Problem details - Restate the records that follow word for word; no pictures should appear.

*** Entries shown ***

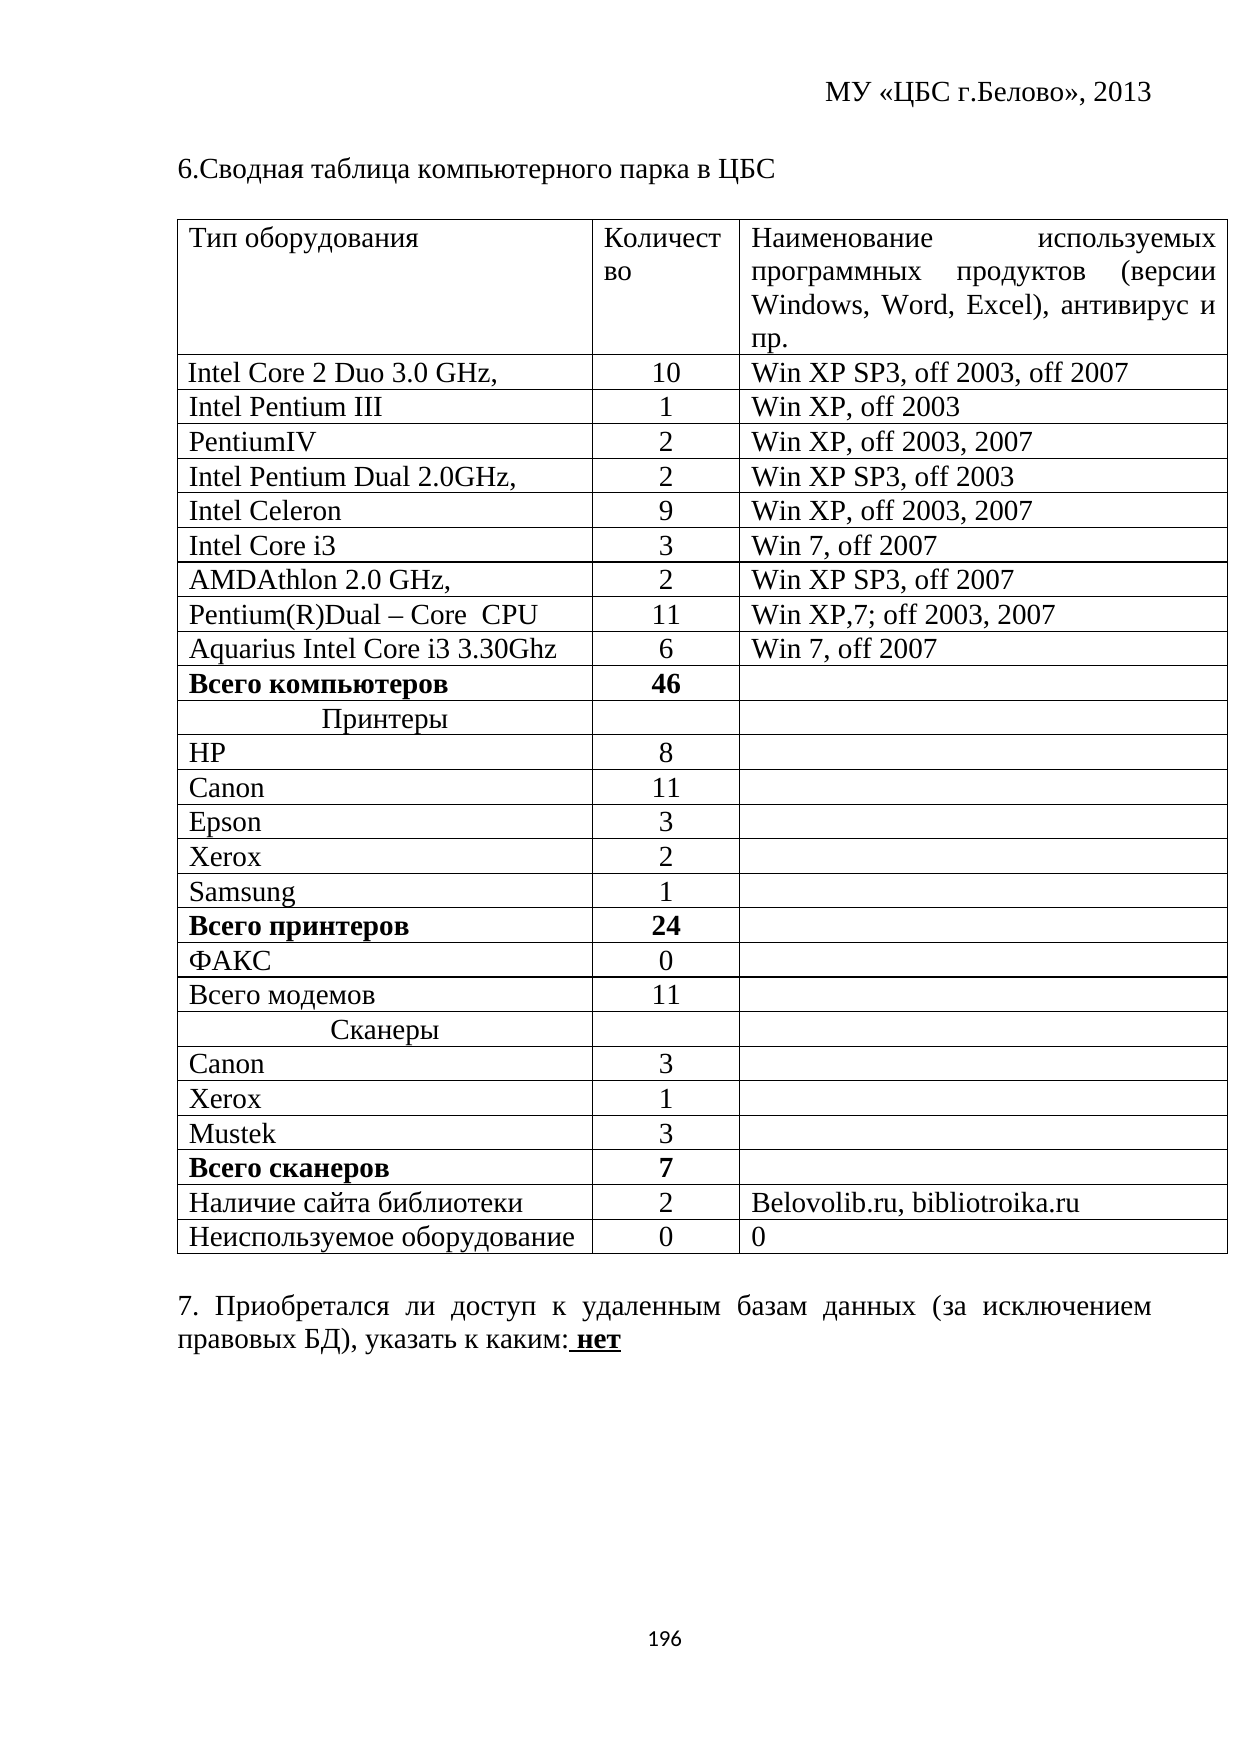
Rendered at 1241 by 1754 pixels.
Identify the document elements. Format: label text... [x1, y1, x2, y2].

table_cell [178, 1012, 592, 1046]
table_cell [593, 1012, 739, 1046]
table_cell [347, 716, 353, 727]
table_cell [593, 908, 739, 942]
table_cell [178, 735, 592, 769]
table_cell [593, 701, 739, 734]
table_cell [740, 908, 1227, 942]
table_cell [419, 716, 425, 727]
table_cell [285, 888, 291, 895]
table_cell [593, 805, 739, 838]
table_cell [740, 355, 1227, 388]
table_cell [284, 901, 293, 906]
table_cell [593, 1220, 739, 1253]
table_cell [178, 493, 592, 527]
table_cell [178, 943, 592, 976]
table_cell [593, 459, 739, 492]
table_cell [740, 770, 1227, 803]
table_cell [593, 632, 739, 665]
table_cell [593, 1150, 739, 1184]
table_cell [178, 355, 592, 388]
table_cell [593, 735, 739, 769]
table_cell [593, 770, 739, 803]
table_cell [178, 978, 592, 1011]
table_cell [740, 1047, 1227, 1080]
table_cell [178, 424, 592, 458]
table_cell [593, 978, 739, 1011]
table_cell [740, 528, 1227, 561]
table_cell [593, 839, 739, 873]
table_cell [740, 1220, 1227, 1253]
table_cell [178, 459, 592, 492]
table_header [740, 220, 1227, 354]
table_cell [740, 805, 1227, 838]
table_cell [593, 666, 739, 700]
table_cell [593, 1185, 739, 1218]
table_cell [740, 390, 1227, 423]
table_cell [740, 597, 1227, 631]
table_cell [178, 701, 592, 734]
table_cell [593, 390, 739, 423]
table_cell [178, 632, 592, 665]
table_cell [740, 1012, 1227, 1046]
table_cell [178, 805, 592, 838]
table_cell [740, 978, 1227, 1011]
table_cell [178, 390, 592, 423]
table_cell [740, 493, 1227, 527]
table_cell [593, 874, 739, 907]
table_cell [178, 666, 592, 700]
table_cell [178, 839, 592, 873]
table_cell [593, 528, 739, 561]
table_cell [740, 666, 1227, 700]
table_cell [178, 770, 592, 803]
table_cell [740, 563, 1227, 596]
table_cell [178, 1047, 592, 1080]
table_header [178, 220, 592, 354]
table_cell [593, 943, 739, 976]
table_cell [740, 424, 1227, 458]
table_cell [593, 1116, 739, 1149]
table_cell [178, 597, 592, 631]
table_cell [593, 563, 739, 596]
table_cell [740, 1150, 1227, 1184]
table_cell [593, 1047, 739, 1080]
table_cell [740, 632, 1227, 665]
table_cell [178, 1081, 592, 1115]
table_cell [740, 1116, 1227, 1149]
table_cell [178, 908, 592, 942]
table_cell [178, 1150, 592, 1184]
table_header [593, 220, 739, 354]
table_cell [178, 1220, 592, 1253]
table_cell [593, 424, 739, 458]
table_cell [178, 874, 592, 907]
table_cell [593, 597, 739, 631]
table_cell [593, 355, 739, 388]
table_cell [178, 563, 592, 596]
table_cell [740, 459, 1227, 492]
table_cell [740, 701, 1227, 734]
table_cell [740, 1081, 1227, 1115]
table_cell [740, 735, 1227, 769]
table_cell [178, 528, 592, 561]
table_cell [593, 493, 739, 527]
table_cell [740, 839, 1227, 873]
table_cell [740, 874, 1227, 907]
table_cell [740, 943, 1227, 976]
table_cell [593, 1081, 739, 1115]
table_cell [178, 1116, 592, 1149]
text 6.Сводная таблица компьютерного парка в ЦБС [177, 152, 1152, 185]
text 7. Приобретался ли доступ к удаленным базам данных (за исключением правовых БД), указать к каким: нет [177, 1288, 1152, 1355]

*** End of Entries shown ***

Your response -
Rendered at 1241 by 1754 pixels.
Identify the document elements. Format: label text... [x1, y1, x2, y2].

table_cell [178, 1012, 592, 1046]
table_cell [593, 1012, 739, 1046]
table_cell [347, 716, 353, 727]
table_cell [593, 908, 739, 942]
table_cell [178, 735, 592, 769]
table_cell [593, 701, 739, 734]
table_cell [740, 908, 1227, 942]
table_cell [419, 716, 425, 727]
table_cell [285, 888, 291, 895]
table_cell [593, 805, 739, 838]
table_cell [740, 355, 1227, 388]
table_cell [284, 901, 293, 906]
table_cell [593, 1220, 739, 1253]
table_cell [178, 493, 592, 527]
table_cell [178, 943, 592, 976]
table_cell [593, 459, 739, 492]
table_cell [740, 770, 1227, 803]
table_cell [593, 632, 739, 665]
table_cell [593, 1150, 739, 1184]
table_cell [178, 355, 592, 388]
table_cell [593, 735, 739, 769]
table_cell [593, 770, 739, 803]
table_cell [178, 978, 592, 1011]
table_cell [740, 1047, 1227, 1080]
table_cell [178, 424, 592, 458]
table_cell [593, 978, 739, 1011]
table_cell [740, 528, 1227, 561]
table_cell [593, 839, 739, 873]
table_cell [740, 1220, 1227, 1253]
table_cell [178, 459, 592, 492]
table_header [740, 220, 1227, 354]
table_cell [740, 805, 1227, 838]
table_cell [593, 666, 739, 700]
table_cell [593, 1185, 739, 1218]
table_cell [740, 390, 1227, 423]
table_cell [740, 597, 1227, 631]
table_cell [178, 701, 592, 734]
table_cell [593, 390, 739, 423]
table_cell [178, 632, 592, 665]
table_cell [740, 1012, 1227, 1046]
table_cell [178, 805, 592, 838]
table_cell [740, 978, 1227, 1011]
table_cell [178, 390, 592, 423]
table_cell [740, 493, 1227, 527]
table_cell [593, 874, 739, 907]
table_cell [178, 666, 592, 700]
table_cell [178, 839, 592, 873]
table_cell [593, 528, 739, 561]
table_cell [740, 666, 1227, 700]
table_cell [178, 770, 592, 803]
table_cell [740, 563, 1227, 596]
table_cell [178, 1047, 592, 1080]
table_header [178, 220, 592, 354]
table_cell [593, 943, 739, 976]
table_cell [740, 424, 1227, 458]
table_cell [593, 1116, 739, 1149]
table_cell [178, 597, 592, 631]
table_cell [593, 563, 739, 596]
table_cell [740, 1150, 1227, 1184]
table_cell [593, 1047, 739, 1080]
table_cell [740, 632, 1227, 665]
table_cell [178, 1081, 592, 1115]
table_cell [740, 1116, 1227, 1149]
table_cell [178, 908, 592, 942]
table_cell [178, 1150, 592, 1184]
table_header [593, 220, 739, 354]
table_cell [178, 1220, 592, 1253]
table_cell [593, 424, 739, 458]
table_cell [178, 874, 592, 907]
table_cell [593, 597, 739, 631]
table_cell [593, 355, 739, 388]
table_cell [178, 563, 592, 596]
table_cell [740, 459, 1227, 492]
table_cell [740, 701, 1227, 734]
table_cell [740, 1081, 1227, 1115]
table_cell [740, 735, 1227, 769]
table_cell [178, 528, 592, 561]
table_cell [593, 493, 739, 527]
table_cell [740, 839, 1227, 873]
table_cell [740, 874, 1227, 907]
table_cell [740, 943, 1227, 976]
table_cell [593, 1081, 739, 1115]
table_cell [178, 1116, 592, 1149]
text 6.Сводная таблица компьютерного парка в ЦБС [177, 152, 1152, 185]
text 7. Приобретался ли доступ к удаленным базам данных (за исключением правовых БД), указать к каким: нет [177, 1288, 1152, 1355]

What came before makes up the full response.